会社員の現役時代、注意していたことが二つある。

酒を飲んだ日はタクシーで帰宅することと、国内外を問わず、出張時にはLCCを利用しないことだ。

 

酒は好きではない。

むしろ嫌いな方だ。

しかし、東北新社のガースーの息子じゃないが、仕事で顧客を接待することはしょっちゅうある。

その都度、顧客に失礼があってはいけないから、酒の席で酔っ払うことはないが、それでもさして強くもない酒をかなり飲んでしまう。

そんな状態で電車に乗ると、他の乗客とトラブルになりかねない。

酒気を漂わせるので周囲に迷惑をかけるし、こっちも酔っ払って気が大きくなっているので喧嘩になりやすい。

実際に車中で、そんな酔客同士のトラブルを何度も目撃している。

自分がそんな渦中に陥って新聞沙汰になると、結果として会社に大迷惑をかける。

だから酒を飲んだら、少々コストは嵩んでもタクシーで帰宅することを旨とした。

 

出張時のLCCチケットは、価格は安いが変更が効かない。

予め出張のスケジュールは決めているが、商談には相手があることだから、段取りが予定通りに進むことは却って珍しい。

その場合は、その後の予定を変更しなければならない

そのため、何度も変更が可能で、代替便が多いエアラインを利用するべきと確信し、JALかANA便に拘った。

 

実は、この変更不可の格安便やLCC嫌いには理由がある。

マレーシアで開催された、同業者の国際会議に列席したことがある。

国際会議とは言え、当方の役割は、如何にも全部分かっている風を装いながら、ひたすらじっと座っているだけ。

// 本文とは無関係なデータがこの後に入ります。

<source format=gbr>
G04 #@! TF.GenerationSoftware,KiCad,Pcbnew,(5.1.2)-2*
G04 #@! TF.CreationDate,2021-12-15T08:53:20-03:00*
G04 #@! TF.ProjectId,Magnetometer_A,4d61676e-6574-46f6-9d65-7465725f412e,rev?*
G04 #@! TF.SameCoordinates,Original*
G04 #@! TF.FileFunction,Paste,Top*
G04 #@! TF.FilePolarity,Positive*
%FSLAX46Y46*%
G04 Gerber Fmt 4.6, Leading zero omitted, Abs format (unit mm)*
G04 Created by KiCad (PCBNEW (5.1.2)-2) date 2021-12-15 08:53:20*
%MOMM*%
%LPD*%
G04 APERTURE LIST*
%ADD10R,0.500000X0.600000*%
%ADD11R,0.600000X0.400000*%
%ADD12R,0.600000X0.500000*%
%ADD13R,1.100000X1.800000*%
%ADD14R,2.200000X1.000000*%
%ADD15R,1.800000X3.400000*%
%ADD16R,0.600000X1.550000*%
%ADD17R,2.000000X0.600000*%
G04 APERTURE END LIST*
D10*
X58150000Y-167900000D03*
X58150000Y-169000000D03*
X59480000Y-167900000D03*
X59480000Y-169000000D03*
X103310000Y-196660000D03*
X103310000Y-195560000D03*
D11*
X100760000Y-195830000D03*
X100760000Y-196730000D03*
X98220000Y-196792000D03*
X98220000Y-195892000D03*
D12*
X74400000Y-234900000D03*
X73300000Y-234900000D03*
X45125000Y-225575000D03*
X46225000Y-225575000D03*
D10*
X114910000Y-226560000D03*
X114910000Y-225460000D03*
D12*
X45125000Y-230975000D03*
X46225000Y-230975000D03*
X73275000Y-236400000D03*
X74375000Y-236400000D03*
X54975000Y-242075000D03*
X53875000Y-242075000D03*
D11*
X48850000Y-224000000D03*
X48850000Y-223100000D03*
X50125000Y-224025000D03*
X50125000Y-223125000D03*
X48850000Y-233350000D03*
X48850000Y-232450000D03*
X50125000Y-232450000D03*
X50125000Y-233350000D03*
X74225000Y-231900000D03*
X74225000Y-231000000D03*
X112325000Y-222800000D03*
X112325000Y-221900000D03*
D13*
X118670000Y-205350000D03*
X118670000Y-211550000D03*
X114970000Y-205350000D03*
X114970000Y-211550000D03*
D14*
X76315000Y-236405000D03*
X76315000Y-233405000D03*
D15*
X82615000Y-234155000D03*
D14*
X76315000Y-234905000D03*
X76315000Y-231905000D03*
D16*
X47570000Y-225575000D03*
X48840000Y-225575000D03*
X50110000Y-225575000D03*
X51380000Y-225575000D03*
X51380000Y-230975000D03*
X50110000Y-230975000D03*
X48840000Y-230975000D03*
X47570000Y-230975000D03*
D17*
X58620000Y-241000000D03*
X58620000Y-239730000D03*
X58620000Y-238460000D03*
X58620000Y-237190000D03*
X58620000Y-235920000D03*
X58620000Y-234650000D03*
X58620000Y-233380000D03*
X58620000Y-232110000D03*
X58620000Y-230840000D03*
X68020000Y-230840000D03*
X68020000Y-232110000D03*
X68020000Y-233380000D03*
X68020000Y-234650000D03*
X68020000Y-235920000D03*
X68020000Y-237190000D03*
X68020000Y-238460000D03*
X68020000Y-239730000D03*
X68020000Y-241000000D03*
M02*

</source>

三泊四日でそんな会議に出席していると、退屈で仕方がない。

四日目の午前中でやっと会議が終了したので、喜び勇んでホテルをチェックアウトした。

一緒に参加した同僚たちは全員が、この後タイに移動したので、当方一人でクアラルンプール空港に向かった。

 

その空港窓口でチェックインすると、係員が怪訝な顔をする。

そして次の台詞に、心底吃驚してしまった。

「Mr. This ticket is for the day after tomorrow.」

「ナニィ?」

その場で慌てて、チケット手配してくれた会社の女性に電話する。

「ソンナことありませんよ」と、暢気に電話を取った彼女の次の台詞は「ア~ァッ!」との電話口での絶叫だった。

 

しかもこの時に限って、それまで一度も利用したことのない、格安料金で変更不可能なチケットになっている。

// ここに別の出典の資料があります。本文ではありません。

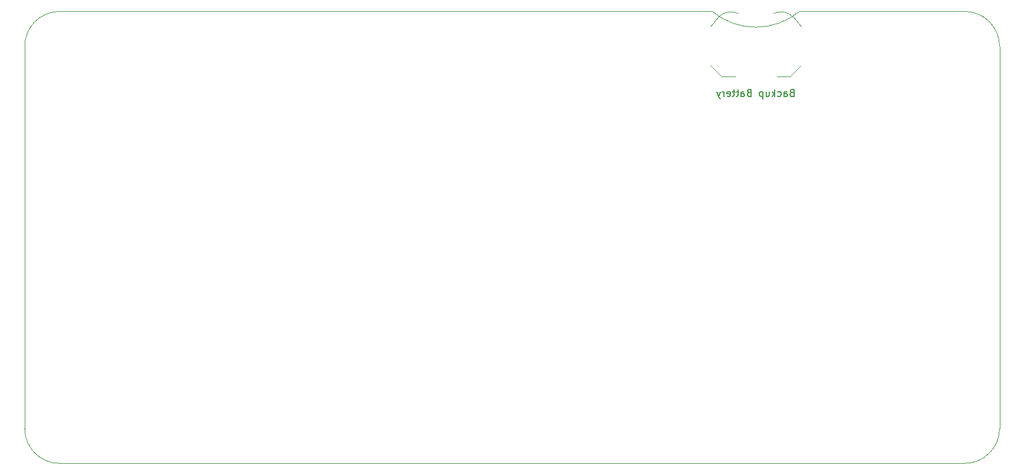
<source format=gbo>
G04 #@! TF.GenerationSoftware,KiCad,Pcbnew,5.1.7+dfsg1-1*
G04 #@! TF.CreationDate,2021-01-19T22:48:43+01:00*
G04 #@! TF.ProjectId,Nixie_proj,4e697869-655f-4707-926f-6a2e6b696361,rev?*
G04 #@! TF.SameCoordinates,Original*
G04 #@! TF.FileFunction,Legend,Bot*
G04 #@! TF.FilePolarity,Positive*
%FSLAX46Y46*%
G04 Gerber Fmt 4.6, Leading zero omitted, Abs format (unit mm)*
G04 Created by KiCad (PCBNEW 5.1.7+dfsg1-1) date 2021-01-19 22:48:43*
%MOMM*%
%LPD*%
G01*
G04 APERTURE LIST*
G04 #@! TA.AperFunction,Profile*
%ADD10C,0.100000*%
G04 #@! TD*
%ADD11C,0.100000*%
%ADD12C,0.150000*%
G04 APERTURE END LIST*
D10*
X146250000Y-50000000D02*
X170000000Y-50000000D01*
X146249999Y-49999999D02*
G75*
G02*
X133750001Y-49999999I-6249999J7499999D01*
G01*
X175000000Y-55000000D02*
G75*
G03*
X170000000Y-50000000I-5000000J0D01*
G01*
X170000000Y-115000000D02*
G75*
G03*
X175000000Y-110000000I0J5000000D01*
G01*
X35000000Y-110000000D02*
G75*
G03*
X40000000Y-115000000I5000000J0D01*
G01*
X40000000Y-50000000D02*
G75*
G03*
X35000000Y-55000000I0J-5000000D01*
G01*
X170000000Y-115000000D02*
X40000000Y-115000000D01*
X175000000Y-55000000D02*
X175000000Y-110000000D01*
X40000000Y-50000000D02*
X133750000Y-50000000D01*
X35000000Y-110000000D02*
X35000000Y-55000000D01*
D11*
X133450000Y-57750000D02*
X135100000Y-59400000D01*
X144900000Y-59400000D02*
X146550000Y-57750000D01*
X144900000Y-59400000D02*
X143000000Y-59400000D01*
X135100000Y-59400000D02*
X137000000Y-59400000D01*
X133450000Y-52150000D02*
X134600000Y-50800000D01*
X146550000Y-52150000D02*
X145400000Y-50800000D01*
X137495902Y-50302393D02*
G75*
G03*
X134600000Y-50800000I-1095902J-2297607D01*
G01*
X142501694Y-50303542D02*
G75*
G02*
X145400000Y-50800000I1098306J-2296458D01*
G01*
D12*
X145142857Y-61678571D02*
X145000000Y-61726190D01*
X144952380Y-61773809D01*
X144904761Y-61869047D01*
X144904761Y-62011904D01*
X144952380Y-62107142D01*
X145000000Y-62154761D01*
X145095238Y-62202380D01*
X145476190Y-62202380D01*
X145476190Y-61202380D01*
X145142857Y-61202380D01*
X145047619Y-61250000D01*
X145000000Y-61297619D01*
X144952380Y-61392857D01*
X144952380Y-61488095D01*
X145000000Y-61583333D01*
X145047619Y-61630952D01*
X145142857Y-61678571D01*
X145476190Y-61678571D01*
X144047619Y-62202380D02*
X144047619Y-61678571D01*
X144095238Y-61583333D01*
X144190476Y-61535714D01*
X144380952Y-61535714D01*
X144476190Y-61583333D01*
X144047619Y-62154761D02*
X144142857Y-62202380D01*
X144380952Y-62202380D01*
X144476190Y-62154761D01*
X144523809Y-62059523D01*
X144523809Y-61964285D01*
X144476190Y-61869047D01*
X144380952Y-61821428D01*
X144142857Y-61821428D01*
X144047619Y-61773809D01*
X143142857Y-62154761D02*
X143238095Y-62202380D01*
X143428571Y-62202380D01*
X143523809Y-62154761D01*
X143571428Y-62107142D01*
X143619047Y-62011904D01*
X143619047Y-61726190D01*
X143571428Y-61630952D01*
X143523809Y-61583333D01*
X143428571Y-61535714D01*
X143238095Y-61535714D01*
X143142857Y-61583333D01*
X142714285Y-62202380D02*
X142714285Y-61202380D01*
X142619047Y-61821428D02*
X142333333Y-62202380D01*
X142333333Y-61535714D02*
X142714285Y-61916666D01*
X141476190Y-61535714D02*
X141476190Y-62202380D01*
X141904761Y-61535714D02*
X141904761Y-62059523D01*
X141857142Y-62154761D01*
X141761904Y-62202380D01*
X141619047Y-62202380D01*
X141523809Y-62154761D01*
X141476190Y-62107142D01*
X141000000Y-61535714D02*
X141000000Y-62535714D01*
X141000000Y-61583333D02*
X140904761Y-61535714D01*
X140714285Y-61535714D01*
X140619047Y-61583333D01*
X140571428Y-61630952D01*
X140523809Y-61726190D01*
X140523809Y-62011904D01*
X140571428Y-62107142D01*
X140619047Y-62154761D01*
X140714285Y-62202380D01*
X140904761Y-62202380D01*
X141000000Y-62154761D01*
X139000000Y-61678571D02*
X138857142Y-61726190D01*
X138809523Y-61773809D01*
X138761904Y-61869047D01*
X138761904Y-62011904D01*
X138809523Y-62107142D01*
X138857142Y-62154761D01*
X138952380Y-62202380D01*
X139333333Y-62202380D01*
X139333333Y-61202380D01*
X139000000Y-61202380D01*
X138904761Y-61250000D01*
X138857142Y-61297619D01*
X138809523Y-61392857D01*
X138809523Y-61488095D01*
X138857142Y-61583333D01*
X138904761Y-61630952D01*
X139000000Y-61678571D01*
X139333333Y-61678571D01*
X137904761Y-62202380D02*
X137904761Y-61678571D01*
X137952380Y-61583333D01*
X138047619Y-61535714D01*
X138238095Y-61535714D01*
X138333333Y-61583333D01*
X137904761Y-62154761D02*
X138000000Y-62202380D01*
X138238095Y-62202380D01*
X138333333Y-62154761D01*
X138380952Y-62059523D01*
X138380952Y-61964285D01*
X138333333Y-61869047D01*
X138238095Y-61821428D01*
X138000000Y-61821428D01*
X137904761Y-61773809D01*
X137571428Y-61535714D02*
X137190476Y-61535714D01*
X137428571Y-61202380D02*
X137428571Y-62059523D01*
X137380952Y-62154761D01*
X137285714Y-62202380D01*
X137190476Y-62202380D01*
X137000000Y-61535714D02*
X136619047Y-61535714D01*
X136857142Y-61202380D02*
X136857142Y-62059523D01*
X136809523Y-62154761D01*
X136714285Y-62202380D01*
X136619047Y-62202380D01*
X135904761Y-62154761D02*
X136000000Y-62202380D01*
X136190476Y-62202380D01*
X136285714Y-62154761D01*
X136333333Y-62059523D01*
X136333333Y-61678571D01*
X136285714Y-61583333D01*
X136190476Y-61535714D01*
X136000000Y-61535714D01*
X135904761Y-61583333D01*
X135857142Y-61678571D01*
X135857142Y-61773809D01*
X136333333Y-61869047D01*
X135428571Y-62202380D02*
X135428571Y-61535714D01*
X135428571Y-61726190D02*
X135380952Y-61630952D01*
X135333333Y-61583333D01*
X135238095Y-61535714D01*
X135142857Y-61535714D01*
X134904761Y-61535714D02*
X134666666Y-62202380D01*
X134428571Y-61535714D02*
X134666666Y-62202380D01*
X134761904Y-62440476D01*
X134809523Y-62488095D01*
X134904761Y-62535714D01*
M02*

</source>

出発前に彼女が「コストダウンを考え、格安を手配しました」と、自慢気に話していたことを思い出した。

確か、彼女に対して「今回は予め日程が決まった会議だからいいけど、次から格安はやめるように」と注意していたのだ。

とは言うものの、既にホテルはチェックアウトしているし、何よりも明後日までマレーシアに留まってもすることがない。

これは、絶望的だ!

 

すっかり困り果てたが、そこで諦めては活路が開けない。

生来の厚かましさを発揮し、無理を承知で係員に食い下がってみた。

するとよほど機嫌が良かったのか、あるいは困り果てているオトコに同情してくれたのか、その係員は苦笑を浮かべながら日時変更をしてくれた。

反日の韓国や中国なら意地悪をされただろうが、さすが何事にも大らかで親日的なマレーシア人だ。

将に九死に一生を得た経験があるので、それ以降は海外でのLCCは利用しないことにしている。

ミスを仕出かした件の女性も、何がどうなったのかは分からないものの、とにかく搭乗したことを確認して体の力が抜けるほど安堵したらしい。

 

ただ、観光地によってはLCCしか飛んでいない場所もある。

先だって訪問したカンボジアシェムリアップ空港がそれで、シンガポールに移動する手段はLCCしかない。

こんな場合はやむを得ないので、前後のスケジュールに余裕を持たせることで危険を少なくする。

 

いずれにしても、安いモノにはリスクが伴うし、不動産と盆栽とビジネスには掘り出し物はない。

仕事の場合は、安モノは避ける方が賢明だ。